Objective> Copy the rows below word for word, from the line with "scientific name: Euphorbia schumannii" up to and including the line with "name author: (Bunge) Planch.".

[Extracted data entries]
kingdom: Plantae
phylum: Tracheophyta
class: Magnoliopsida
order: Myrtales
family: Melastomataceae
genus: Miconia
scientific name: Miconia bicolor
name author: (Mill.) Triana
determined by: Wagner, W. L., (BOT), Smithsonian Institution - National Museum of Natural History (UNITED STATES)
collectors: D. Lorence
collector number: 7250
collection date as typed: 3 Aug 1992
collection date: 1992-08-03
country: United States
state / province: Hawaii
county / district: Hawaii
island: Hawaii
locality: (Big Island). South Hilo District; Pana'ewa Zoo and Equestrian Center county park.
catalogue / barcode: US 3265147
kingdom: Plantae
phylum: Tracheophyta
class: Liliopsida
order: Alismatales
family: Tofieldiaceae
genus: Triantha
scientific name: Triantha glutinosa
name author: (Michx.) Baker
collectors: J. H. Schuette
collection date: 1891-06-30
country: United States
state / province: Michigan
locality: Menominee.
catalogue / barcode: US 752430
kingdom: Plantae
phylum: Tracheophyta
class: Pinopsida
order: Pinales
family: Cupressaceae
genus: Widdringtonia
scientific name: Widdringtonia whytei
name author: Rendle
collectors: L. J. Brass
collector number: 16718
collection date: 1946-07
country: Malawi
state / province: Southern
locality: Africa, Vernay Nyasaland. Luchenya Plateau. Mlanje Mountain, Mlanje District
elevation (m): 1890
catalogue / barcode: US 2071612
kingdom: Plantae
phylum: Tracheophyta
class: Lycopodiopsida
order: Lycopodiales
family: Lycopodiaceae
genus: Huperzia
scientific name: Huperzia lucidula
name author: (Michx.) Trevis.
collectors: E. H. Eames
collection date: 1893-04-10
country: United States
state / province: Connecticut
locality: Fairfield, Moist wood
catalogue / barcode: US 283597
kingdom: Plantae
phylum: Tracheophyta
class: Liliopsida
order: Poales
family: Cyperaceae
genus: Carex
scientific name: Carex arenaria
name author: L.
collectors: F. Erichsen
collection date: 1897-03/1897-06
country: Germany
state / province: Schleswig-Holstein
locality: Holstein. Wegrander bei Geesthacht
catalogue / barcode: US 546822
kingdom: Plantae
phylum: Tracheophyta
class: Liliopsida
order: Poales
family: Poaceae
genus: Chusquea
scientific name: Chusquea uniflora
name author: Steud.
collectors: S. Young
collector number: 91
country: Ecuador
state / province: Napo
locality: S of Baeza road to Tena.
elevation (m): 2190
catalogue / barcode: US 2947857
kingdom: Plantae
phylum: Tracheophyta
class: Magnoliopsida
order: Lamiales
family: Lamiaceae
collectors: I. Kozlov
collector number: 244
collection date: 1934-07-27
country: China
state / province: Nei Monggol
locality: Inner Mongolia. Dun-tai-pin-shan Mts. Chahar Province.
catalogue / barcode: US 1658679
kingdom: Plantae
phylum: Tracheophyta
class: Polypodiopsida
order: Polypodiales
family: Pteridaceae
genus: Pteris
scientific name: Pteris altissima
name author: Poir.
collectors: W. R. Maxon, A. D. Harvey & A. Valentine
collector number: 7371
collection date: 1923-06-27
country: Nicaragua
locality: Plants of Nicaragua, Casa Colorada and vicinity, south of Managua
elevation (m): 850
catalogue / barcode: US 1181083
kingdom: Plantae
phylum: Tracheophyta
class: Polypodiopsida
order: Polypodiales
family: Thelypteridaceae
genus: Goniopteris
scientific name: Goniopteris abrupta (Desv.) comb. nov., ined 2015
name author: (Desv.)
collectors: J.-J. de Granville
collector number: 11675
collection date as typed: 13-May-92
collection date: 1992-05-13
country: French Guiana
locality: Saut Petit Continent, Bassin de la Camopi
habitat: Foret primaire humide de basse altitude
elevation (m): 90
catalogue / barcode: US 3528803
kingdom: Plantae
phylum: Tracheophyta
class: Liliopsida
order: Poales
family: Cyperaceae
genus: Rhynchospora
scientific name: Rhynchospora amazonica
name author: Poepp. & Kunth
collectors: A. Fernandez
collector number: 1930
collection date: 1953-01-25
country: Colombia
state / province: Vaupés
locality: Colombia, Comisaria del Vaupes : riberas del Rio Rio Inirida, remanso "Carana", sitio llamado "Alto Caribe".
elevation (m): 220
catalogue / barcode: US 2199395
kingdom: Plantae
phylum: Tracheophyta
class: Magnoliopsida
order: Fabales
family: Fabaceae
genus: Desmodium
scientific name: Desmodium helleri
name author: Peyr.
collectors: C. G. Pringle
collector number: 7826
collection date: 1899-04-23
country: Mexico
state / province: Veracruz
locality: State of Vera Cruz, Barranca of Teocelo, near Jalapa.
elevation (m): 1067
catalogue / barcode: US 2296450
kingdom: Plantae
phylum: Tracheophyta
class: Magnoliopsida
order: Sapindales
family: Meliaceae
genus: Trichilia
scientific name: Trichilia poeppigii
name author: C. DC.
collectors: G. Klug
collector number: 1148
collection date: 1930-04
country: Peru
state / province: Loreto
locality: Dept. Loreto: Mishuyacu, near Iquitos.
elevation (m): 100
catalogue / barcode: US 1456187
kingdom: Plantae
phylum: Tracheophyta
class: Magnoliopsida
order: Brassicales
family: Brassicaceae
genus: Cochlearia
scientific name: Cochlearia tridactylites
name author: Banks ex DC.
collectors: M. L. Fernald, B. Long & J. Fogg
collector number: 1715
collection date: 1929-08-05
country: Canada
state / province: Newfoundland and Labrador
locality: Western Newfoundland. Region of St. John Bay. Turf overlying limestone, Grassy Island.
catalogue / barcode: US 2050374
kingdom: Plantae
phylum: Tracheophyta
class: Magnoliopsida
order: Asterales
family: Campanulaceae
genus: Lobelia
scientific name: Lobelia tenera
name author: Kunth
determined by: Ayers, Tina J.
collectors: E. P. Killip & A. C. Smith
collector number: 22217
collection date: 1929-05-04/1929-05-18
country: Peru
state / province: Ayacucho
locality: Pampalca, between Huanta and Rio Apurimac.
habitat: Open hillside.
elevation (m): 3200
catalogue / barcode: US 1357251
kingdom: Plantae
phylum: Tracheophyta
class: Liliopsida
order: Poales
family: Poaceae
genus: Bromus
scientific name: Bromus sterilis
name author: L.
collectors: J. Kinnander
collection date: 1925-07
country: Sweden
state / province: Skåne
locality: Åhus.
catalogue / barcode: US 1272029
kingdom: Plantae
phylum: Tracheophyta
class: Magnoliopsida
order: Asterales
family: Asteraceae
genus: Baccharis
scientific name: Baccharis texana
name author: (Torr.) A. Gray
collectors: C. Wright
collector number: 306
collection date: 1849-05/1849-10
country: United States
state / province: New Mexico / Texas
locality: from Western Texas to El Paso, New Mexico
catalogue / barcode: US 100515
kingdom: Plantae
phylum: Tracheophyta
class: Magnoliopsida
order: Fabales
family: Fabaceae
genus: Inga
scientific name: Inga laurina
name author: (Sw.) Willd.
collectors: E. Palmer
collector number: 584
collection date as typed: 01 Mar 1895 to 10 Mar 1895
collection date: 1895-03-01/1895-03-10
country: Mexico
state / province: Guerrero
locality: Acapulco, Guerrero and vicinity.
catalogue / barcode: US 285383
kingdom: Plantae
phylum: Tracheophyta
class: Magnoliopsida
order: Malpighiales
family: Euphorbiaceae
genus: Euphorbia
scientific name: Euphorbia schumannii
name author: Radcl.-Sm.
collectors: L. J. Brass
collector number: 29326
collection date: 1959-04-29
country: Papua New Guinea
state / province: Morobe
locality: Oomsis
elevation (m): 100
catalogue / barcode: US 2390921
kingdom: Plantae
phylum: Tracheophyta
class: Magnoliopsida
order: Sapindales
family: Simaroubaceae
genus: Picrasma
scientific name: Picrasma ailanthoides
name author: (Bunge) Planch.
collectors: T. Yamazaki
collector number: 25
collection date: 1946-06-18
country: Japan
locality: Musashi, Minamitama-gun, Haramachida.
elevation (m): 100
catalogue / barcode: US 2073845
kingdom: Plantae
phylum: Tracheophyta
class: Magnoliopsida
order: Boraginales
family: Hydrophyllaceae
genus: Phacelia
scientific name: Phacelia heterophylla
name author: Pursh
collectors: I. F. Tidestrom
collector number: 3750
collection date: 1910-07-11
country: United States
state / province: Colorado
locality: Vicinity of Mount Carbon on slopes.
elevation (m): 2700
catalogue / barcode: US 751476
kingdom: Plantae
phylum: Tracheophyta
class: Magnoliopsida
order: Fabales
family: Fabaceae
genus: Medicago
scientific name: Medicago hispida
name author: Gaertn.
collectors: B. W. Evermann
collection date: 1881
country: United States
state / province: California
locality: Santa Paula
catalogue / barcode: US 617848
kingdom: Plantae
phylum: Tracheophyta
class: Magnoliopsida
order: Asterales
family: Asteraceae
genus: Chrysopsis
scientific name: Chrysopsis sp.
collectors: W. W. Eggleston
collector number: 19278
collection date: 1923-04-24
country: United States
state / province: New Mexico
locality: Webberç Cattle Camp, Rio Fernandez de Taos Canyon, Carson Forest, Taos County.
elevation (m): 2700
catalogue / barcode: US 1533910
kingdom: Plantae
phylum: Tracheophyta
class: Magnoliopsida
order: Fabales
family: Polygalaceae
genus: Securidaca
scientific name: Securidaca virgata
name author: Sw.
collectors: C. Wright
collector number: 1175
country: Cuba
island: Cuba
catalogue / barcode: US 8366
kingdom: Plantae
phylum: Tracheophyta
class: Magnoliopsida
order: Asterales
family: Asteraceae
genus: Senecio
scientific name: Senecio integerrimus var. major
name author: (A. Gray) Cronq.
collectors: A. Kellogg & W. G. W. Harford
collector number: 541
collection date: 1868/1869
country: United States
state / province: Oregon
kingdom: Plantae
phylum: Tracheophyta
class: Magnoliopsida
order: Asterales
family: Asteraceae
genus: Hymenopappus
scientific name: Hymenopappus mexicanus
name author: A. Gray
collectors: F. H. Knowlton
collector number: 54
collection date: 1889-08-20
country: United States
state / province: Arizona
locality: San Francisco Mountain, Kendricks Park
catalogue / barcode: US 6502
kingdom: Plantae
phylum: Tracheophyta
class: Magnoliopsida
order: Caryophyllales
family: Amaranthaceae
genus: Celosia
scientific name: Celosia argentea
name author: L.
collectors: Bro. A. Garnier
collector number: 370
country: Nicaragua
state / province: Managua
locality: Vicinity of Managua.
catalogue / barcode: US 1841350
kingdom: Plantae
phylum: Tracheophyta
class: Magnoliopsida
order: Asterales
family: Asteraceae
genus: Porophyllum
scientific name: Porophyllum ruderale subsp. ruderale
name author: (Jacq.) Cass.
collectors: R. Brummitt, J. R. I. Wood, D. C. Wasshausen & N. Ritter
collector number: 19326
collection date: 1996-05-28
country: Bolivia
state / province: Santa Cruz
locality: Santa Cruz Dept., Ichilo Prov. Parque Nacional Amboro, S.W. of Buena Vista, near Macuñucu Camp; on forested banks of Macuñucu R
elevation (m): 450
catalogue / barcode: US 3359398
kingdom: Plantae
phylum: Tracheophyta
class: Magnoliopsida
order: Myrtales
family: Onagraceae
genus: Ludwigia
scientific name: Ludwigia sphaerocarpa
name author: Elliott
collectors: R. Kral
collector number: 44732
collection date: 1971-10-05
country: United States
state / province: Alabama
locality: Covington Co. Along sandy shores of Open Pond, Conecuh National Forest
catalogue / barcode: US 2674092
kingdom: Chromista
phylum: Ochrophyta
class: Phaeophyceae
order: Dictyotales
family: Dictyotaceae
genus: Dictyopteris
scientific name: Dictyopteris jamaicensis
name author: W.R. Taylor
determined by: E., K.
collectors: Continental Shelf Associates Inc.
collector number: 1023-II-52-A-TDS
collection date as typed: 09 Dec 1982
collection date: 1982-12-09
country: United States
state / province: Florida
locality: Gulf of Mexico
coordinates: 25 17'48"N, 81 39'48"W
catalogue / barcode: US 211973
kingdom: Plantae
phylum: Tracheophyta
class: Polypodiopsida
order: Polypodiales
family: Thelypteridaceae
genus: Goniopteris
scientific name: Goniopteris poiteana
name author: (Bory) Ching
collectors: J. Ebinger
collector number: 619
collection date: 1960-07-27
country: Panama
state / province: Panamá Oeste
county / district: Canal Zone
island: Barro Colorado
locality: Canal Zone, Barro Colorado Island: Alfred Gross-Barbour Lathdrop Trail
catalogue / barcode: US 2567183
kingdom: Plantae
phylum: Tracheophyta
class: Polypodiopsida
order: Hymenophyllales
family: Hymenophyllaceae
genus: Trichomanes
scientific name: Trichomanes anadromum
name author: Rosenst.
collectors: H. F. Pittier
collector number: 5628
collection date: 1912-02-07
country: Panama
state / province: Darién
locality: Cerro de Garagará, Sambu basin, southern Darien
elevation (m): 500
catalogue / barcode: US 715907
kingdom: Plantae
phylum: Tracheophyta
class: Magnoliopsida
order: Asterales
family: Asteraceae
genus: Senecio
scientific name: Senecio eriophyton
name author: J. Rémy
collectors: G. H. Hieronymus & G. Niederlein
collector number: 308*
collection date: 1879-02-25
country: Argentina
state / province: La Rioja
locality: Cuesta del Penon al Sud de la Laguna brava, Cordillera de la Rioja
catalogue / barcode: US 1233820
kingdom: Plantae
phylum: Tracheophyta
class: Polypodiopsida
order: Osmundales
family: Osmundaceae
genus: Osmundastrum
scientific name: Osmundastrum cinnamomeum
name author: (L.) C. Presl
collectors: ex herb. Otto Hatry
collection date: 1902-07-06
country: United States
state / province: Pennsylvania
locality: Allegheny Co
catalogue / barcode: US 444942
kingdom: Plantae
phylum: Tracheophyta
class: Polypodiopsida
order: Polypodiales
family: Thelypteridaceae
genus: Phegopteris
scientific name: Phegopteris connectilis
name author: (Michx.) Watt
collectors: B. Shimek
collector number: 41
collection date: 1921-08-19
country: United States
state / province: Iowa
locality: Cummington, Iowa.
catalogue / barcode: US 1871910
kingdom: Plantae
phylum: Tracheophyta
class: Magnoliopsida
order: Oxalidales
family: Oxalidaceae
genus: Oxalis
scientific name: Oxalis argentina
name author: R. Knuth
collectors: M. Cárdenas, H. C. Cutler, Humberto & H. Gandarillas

Solution to this task>
scientific name: Euphorbia schumannii
name author: Radcl.-Sm.
collectors: L. J. Brass
collector number: 29326
collection date: 1959-04-29
country: Papua New Guinea
state / province: Morobe
locality: Oomsis
elevation (m): 100
catalogue / barcode: US 2390921
kingdom: Plantae
phylum: Tracheophyta
class: Magnoliopsida
order: Sapindales
family: Simaroubaceae
genus: Picrasma
scientific name: Picrasma ailanthoides
name author: (Bunge) Planch.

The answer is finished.